─── TASK MATERIAL

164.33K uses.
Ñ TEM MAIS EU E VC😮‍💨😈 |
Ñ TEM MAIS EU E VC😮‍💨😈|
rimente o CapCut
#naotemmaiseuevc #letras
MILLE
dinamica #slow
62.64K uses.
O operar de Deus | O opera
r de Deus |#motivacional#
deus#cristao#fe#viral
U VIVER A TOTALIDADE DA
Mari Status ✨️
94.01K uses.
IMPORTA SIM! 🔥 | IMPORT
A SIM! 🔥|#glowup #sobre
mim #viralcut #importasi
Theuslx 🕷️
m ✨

──────

_WHAT TO PRODUCE_.
The whole of the material above should be written out again, exactly.

_RESULT FOR THIS EXERCISE_.
164.33K uses.
Ñ TEM MAIS EU E VC😮‍💨😈 |
Ñ TEM MAIS EU E VC😮‍💨😈|
rimente o CapCut
#naotemmaiseuevc #letras
MILLE
dinamica #slow
62.64K uses.
O operar de Deus | O opera
r de Deus |#motivacional#
deus#cristao#fe#viral
U VIVER A TOTALIDADE DA
Mari Status ✨️
94.01K uses.
IMPORTA SIM! 🔥 | IMPORT
A SIM! 🔥|#glowup #sobre
mim #viralcut #importasi
Theuslx 🕷️
m ✨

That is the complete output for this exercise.